Not as a solution but as a hugely important factor in mitigating the spread of infection.
An interesting summary of events is to be found here:
https://members.tortoisemedia.com/2020/ ... ancock-pic
The links to audio sources do not work.
For me, it is unclear whether the author genuinely believes that Chris Whitty failed to respond with an independent scientific and clinical view that says he should have pressed a robust case that HMG had to commit to a course of action that would deliver effective track and trace or whether he pandered to the political view that track and trace could not be delivered.Not for the first or last time, the key players were speaking at cross-purposes...
[no-one had] suggested that the ‘little boats’ could solve the problem completely, any more than the rescuers at Dunkirk had expected to win the war. But to quote the same epidemiologist ‘it might prevent us from losing it.’

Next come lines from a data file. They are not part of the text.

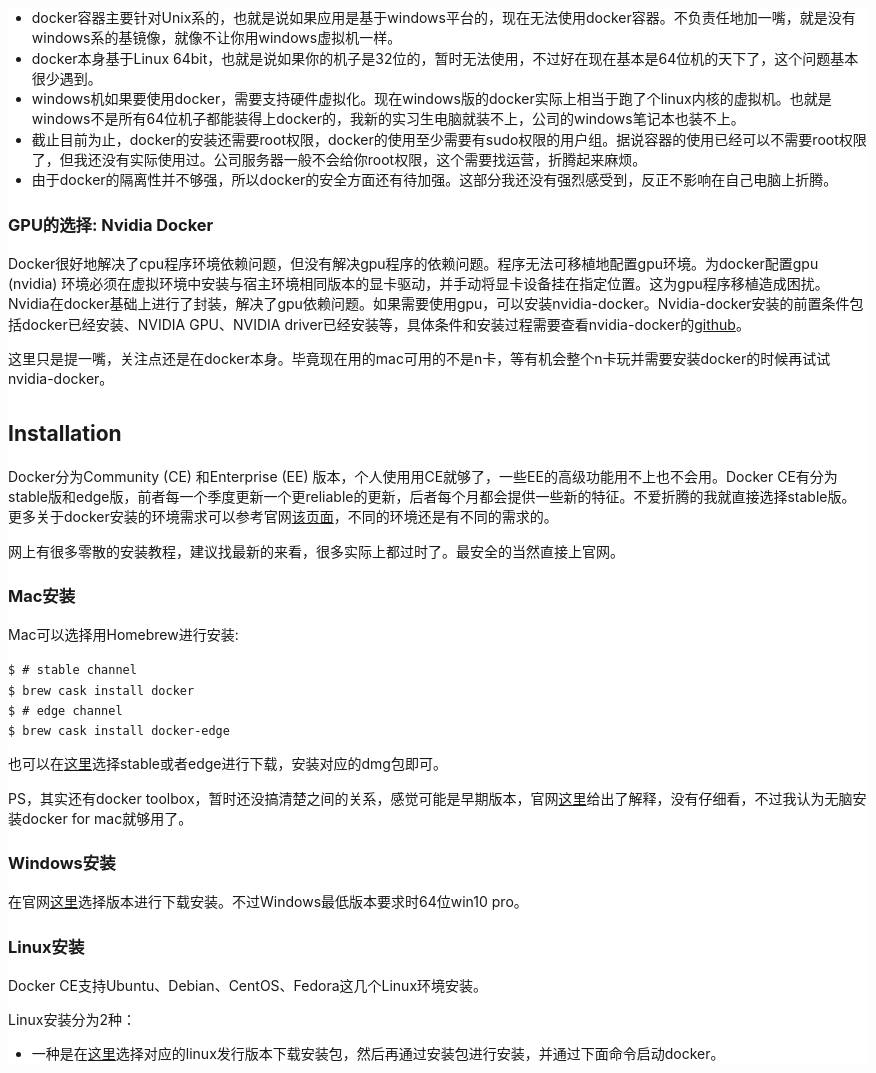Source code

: * docker容器主要针对Unix系的，也就是说如果应用是基于windows平台的，现在无法使用docker容器。不负责任地加一嘴，就是没有windows系的基镜像，就像不让你用windows虚拟机一样。
* docker本身基于Linux 64bit，也就是说如果你的机子是32位的，暂时无法使用，不过好在现在基本是64位机的天下了，这个问题基本很少遇到。
* windows机如果要使用docker，需要支持硬件虚拟化。现在windows版的docker实际上相当于跑了个linux内核的虚拟机。也就是windows不是所有64位机子都能装得上docker的，我新的实习生电脑就装不上，公司的windows笔记本也装不上。
* 截止目前为止，docker的安装还需要root权限，docker的使用至少需要有sudo权限的用户组。据说容器的使用已经可以不需要root权限了，但我还没有实际使用过。公司服务器一般不会给你root权限，这个需要找运营，折腾起来麻烦。
* 由于docker的隔离性并不够强，所以docker的安全方面还有待加强。这部分我还没有强烈感受到，反正不影响在自己电脑上折腾。

### GPU的选择: Nvidia Docker

Docker很好地解决了cpu程序环境依赖问题，但没有解决gpu程序的依赖问题。程序无法可移植地配置gpu环境。为docker配置gpu (nvidia) 环境必须在虚拟环境中安装与宿主环境相同版本的显卡驱动，并手动将显卡设备挂在指定位置。这为gpu程序移植造成困扰。Nvidia在docker基础上进行了封装，解决了gpu依赖问题。如果需要使用gpu，可以安装nvidia-docker。Nvidia-docker安装的前置条件包括docker已经安装、NVIDIA GPU、NVIDIA driver已经安装等，具体条件和安装过程需要查看nvidia-docker的[github](https://github.com/NVIDIA/nvidia-docker)。

这里只是提一嘴，关注点还是在docker本身。毕竟现在用的mac可用的不是n卡，等有机会整个n卡玩并需要安装docker的时候再试试nvidia-docker。

## Installation

Docker分为Community (CE) 和Enterprise (EE) 版本，个人使用用CE就够了，一些EE的高级功能用不上也不会用。Docker CE有分为stable版和edge版，前者每一个季度更新一个更reliable的更新，后者每个月都会提供一些新的特征。不爱折腾的我就直接选择stable版。更多关于docker安装的环境需求可以参考官网[该页面](https://docs.docker.com/install/#server)，不同的环境还是有不同的需求的。

网上有很多零散的安装教程，建议找最新的来看，很多实际上都过时了。最安全的当然直接上官网。

### Mac安装

Mac可以选择用Homebrew进行安装:

```shell
$ # stable channel
$ brew cask install docker
$ # edge channel
$ brew cask install docker-edge
```

也可以在[这里](https://docs.docker.com/docker-for-mac/install/#download-docker-for-mac)选择stable或者edge进行下载，安装对应的dmg包即可。

PS，其实还有docker toolbox，暂时还没搞清楚之间的关系，感觉可能是早期版本，官网[这里](https://docs.docker.com/docker-for-mac/docker-toolbox/)给出了解释，没有仔细看，不过我认为无脑安装docker for mac就够用了。

### Windows安装

在官网[这里](https://docs.docker.com/docker-for-windows/install/#download-docker-for-windows)选择版本进行下载安装。不过Windows最低版本要求时64位win10 pro。

### Linux安装

Docker CE支持Ubuntu、Debian、CentOS、Fedora这几个Linux环境安装。

Linux安装分为2种：

* 一种是在[这里](https://download.docker.com/linux/)选择对应的linux发行版本下载安装包，然后再通过安装包进行安装，并通过下面命令启动docker。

Meanwhile – and it is a big meanwhile – the Prime Minister himself had nearly died from Covid-19, a dreadful episode that had stretched the government’s competence and cohesion to its very limits.
On April 12, the very day that Boris Johnson was discharged from St Thomas’ Hospital in Westminster, Matt Hancock announced the full return of contact tracing and the app technology to support it.
[Audio clip: 12 April – Matt Hancock, Press conference]
This, remember, was a full month after Chris Whitty had cancelled the first phase of contact tracing. And – as bullish as Matt Hancock sounded – he was not announcing the start of a system, only its planning phase.
To be clear: there are essentially two sorts of tests. Antigen or PCR tests which tell a person whether they have the virus at that moment, and antibody tests which let you know if you have already had it.
They each deploy different science and need different kit.